- _PÁGINA_:
++++++
Saturday, 20 de April de 2024 ISSN 1519-7670 - Ano 24 - nº 1284

As fotos proibidas de Hitler

As fotos feitas por Heinrich Hoffmann, em 1925, mostram como Adolf Hitler, que acabava de ser libertado da prisão de Landsberg, na Baviera, no Sul da Alemanha, aprendeu a conquistar as massas com seus discursos enfáticos, repletos de ódio, e acompanhados de um gestual muito característico. Nas fotos, Hitler, na época com 36 anos, movimenta os braços, em uma atitude teatral – estilo que se tornaria a marca registrada dos seus discursos – ensaiada meticulosamente em frente ao espelho.

Aparentemente, Hitler não gostou do que viu. Tanto que pediu a Hoffmann que destruísse os negativos. O fotógrafo, que teve um papel decisivo na ascensão do Führer, não cumpriu a ordem, deixando assim para a posteridade fotos que são um documento sobre como tudo começou. Depois do fim da guerra, as imagens chegaram a ser publicadas num livro de memórias de Hoffmann de pouca circulação, mas, posteriormente, foram dispersas em várias coleções. Somente agora elas voltaram a ser reunidas e divulgadas.
++++++
- _REQUISITOS DO EXERCÍCIO_: Duplique na íntegra o texto acima sobre as fotos proibidas de Hitler, sem alterar nenhuma palavra. A listagem não é necessária para este exercício.

- _LISTAGEM_:
++++++
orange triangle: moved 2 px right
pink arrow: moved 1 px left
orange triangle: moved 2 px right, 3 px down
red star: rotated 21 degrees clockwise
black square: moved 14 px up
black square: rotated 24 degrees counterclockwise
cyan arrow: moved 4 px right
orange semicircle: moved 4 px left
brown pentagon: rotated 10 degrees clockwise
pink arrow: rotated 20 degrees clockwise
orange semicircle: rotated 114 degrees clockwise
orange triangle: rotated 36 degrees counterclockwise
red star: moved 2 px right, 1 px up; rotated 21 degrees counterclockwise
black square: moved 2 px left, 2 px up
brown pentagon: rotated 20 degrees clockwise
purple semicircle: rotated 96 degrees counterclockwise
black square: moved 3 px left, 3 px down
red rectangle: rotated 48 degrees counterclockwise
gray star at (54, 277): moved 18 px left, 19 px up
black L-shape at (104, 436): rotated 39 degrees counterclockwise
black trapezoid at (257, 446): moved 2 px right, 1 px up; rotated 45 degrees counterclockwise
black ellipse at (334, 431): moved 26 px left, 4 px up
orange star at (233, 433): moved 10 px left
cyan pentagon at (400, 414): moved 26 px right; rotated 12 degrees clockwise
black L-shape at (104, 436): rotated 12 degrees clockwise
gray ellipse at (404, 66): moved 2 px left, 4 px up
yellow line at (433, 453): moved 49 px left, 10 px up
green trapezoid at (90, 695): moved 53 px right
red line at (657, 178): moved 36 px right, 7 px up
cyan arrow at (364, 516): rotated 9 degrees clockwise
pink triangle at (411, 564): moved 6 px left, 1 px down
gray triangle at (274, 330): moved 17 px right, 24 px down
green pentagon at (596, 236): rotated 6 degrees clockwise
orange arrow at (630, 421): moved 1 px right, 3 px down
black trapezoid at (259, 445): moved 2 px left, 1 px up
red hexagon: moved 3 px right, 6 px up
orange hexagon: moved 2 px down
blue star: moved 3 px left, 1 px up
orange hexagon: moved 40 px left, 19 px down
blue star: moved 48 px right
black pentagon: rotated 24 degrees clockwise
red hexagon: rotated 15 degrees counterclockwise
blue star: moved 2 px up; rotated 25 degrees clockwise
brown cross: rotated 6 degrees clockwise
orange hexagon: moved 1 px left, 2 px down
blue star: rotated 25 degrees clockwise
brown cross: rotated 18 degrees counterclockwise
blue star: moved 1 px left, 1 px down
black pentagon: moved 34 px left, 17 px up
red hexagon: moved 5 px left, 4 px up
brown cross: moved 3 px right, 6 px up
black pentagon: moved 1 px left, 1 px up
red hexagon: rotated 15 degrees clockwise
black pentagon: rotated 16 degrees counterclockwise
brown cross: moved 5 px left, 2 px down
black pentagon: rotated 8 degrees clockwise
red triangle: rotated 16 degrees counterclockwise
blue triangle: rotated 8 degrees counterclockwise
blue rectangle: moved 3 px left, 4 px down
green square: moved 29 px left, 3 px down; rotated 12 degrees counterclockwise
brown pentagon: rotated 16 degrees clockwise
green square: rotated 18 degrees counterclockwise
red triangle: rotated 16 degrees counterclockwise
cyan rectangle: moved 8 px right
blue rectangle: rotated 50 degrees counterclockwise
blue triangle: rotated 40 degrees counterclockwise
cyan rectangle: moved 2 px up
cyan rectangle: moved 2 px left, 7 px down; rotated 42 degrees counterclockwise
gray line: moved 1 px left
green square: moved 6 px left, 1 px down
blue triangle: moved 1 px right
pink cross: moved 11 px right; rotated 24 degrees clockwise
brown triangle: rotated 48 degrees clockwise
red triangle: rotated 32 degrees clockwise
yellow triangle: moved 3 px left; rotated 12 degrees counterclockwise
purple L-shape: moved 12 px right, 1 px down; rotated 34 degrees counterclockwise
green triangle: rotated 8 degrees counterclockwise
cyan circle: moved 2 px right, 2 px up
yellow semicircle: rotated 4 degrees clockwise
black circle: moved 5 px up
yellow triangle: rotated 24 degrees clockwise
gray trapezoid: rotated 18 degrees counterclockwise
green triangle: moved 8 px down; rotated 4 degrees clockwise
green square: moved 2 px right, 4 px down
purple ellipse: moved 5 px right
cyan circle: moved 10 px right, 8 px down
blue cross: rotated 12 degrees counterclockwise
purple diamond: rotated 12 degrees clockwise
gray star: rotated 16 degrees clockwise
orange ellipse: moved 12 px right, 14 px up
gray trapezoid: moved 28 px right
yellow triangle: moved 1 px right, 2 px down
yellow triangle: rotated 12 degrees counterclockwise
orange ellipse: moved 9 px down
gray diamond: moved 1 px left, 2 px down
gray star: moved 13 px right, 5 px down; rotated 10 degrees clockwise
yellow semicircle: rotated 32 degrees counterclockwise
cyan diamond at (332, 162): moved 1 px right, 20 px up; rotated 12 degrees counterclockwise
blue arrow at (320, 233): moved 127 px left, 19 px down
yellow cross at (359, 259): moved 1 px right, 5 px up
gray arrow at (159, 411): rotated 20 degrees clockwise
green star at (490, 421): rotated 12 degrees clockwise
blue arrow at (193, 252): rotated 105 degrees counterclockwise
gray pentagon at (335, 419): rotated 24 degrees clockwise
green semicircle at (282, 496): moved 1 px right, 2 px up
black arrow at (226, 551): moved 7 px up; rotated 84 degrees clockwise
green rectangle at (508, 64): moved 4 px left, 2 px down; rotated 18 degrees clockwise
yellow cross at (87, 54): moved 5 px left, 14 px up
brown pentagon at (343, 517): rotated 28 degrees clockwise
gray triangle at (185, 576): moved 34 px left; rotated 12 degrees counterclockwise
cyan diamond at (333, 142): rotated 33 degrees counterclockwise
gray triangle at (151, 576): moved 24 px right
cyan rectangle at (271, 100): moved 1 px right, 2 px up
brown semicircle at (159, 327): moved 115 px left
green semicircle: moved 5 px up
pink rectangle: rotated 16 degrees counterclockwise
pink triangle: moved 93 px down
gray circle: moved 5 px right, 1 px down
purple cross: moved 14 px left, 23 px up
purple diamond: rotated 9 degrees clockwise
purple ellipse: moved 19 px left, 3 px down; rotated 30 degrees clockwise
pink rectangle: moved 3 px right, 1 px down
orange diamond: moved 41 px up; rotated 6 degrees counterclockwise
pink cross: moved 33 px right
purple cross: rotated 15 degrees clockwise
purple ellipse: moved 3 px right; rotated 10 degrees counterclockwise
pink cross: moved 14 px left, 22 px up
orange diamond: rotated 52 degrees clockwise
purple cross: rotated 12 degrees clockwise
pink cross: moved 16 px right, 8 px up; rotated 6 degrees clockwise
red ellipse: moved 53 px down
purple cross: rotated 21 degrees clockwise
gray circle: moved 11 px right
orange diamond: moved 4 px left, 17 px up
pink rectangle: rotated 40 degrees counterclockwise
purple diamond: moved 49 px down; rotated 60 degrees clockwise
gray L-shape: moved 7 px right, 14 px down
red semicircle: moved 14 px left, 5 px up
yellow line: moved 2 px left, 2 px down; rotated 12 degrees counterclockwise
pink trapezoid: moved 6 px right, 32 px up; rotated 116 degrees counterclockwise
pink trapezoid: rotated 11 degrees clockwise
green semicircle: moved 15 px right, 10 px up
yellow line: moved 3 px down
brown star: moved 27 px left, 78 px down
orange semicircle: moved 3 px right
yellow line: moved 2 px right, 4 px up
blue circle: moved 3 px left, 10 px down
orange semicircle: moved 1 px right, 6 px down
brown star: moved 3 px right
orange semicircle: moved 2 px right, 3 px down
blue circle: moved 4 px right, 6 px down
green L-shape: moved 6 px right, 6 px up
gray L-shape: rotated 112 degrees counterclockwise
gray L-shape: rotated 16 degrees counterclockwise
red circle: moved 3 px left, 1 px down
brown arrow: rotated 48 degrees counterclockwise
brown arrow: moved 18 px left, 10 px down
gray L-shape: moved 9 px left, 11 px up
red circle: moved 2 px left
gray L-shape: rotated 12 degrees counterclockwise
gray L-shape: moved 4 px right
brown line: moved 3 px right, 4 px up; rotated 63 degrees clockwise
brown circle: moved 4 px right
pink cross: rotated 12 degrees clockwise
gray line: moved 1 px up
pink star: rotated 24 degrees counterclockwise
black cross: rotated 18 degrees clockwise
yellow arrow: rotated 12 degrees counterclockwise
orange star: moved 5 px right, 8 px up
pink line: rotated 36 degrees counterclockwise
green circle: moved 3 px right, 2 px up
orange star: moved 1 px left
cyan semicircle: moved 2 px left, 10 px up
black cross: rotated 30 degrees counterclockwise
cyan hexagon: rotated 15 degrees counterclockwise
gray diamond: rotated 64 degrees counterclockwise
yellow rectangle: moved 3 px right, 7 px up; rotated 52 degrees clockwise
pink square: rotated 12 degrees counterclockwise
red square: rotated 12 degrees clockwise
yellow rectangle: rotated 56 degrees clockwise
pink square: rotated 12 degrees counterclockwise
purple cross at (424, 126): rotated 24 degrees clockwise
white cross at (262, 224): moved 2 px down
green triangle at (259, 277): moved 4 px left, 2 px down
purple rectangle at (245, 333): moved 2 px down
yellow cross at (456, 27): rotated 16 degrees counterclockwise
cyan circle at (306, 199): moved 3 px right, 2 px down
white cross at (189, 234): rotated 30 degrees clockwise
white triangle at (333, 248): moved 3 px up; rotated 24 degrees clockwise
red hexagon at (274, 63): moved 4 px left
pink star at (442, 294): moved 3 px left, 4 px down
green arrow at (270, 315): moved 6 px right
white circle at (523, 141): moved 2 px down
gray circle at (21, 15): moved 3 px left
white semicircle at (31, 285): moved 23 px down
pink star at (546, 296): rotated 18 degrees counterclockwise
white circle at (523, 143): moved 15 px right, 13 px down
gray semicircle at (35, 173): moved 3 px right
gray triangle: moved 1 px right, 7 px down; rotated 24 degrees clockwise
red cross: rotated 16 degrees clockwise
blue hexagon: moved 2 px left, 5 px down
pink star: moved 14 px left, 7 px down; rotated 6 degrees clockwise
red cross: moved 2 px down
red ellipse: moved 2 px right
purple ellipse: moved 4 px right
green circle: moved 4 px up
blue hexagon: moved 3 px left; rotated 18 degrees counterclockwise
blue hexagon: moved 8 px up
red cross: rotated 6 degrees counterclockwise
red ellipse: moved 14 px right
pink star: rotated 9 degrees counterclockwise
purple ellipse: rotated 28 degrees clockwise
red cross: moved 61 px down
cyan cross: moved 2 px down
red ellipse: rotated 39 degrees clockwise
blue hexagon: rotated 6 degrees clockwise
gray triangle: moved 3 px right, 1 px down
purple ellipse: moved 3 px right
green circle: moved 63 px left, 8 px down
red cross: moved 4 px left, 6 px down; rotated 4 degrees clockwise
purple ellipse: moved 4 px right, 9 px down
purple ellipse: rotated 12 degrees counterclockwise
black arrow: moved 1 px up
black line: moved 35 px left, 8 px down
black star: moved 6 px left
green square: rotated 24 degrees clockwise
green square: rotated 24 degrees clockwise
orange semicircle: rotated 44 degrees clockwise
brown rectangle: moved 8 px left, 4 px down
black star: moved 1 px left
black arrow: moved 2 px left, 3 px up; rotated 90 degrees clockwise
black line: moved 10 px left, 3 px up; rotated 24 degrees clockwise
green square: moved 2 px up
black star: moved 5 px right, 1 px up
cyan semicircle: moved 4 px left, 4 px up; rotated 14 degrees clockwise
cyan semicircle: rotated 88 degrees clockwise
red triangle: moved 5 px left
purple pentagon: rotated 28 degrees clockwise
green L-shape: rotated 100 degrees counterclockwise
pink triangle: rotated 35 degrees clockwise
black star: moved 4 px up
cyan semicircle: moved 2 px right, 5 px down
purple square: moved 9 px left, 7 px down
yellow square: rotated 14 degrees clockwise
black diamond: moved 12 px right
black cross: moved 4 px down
++++++
- _RESPOSTA DO EXERCÍCIO_:
Saturday, 20 de April de 2024 ISSN 1519-7670 - Ano 24 - nº 1284

As fotos proibidas de Hitler

As fotos feitas por Heinrich Hoffmann, em 1925, mostram como Adolf Hitler, que acabava de ser libertado da prisão de Landsberg, na Baviera, no Sul da Alemanha, aprendeu a conquistar as massas com seus discursos enfáticos, repletos de ódio, e acompanhados de um gestual muito característico. Nas fotos, Hitler, na época com 36 anos, movimenta os braços, em uma atitude teatral – estilo que se tornaria a marca registrada dos seus discursos – ensaiada meticulosamente em frente ao espelho.

Aparentemente, Hitler não gostou do que viu. Tanto que pediu a Hoffmann que destruísse os negativos. O fotógrafo, que teve um papel decisivo na ascensão do Führer, não cumpriu a ordem, deixando assim para a posteridade fotos que são um documento sobre como tudo começou. Depois do fim da guerra, as imagens chegaram a ser publicadas num livro de memórias de Hoffmann de pouca circulação, mas, posteriormente, foram dispersas em várias coleções. Somente agora elas voltaram a ser reunidas e divulgadas.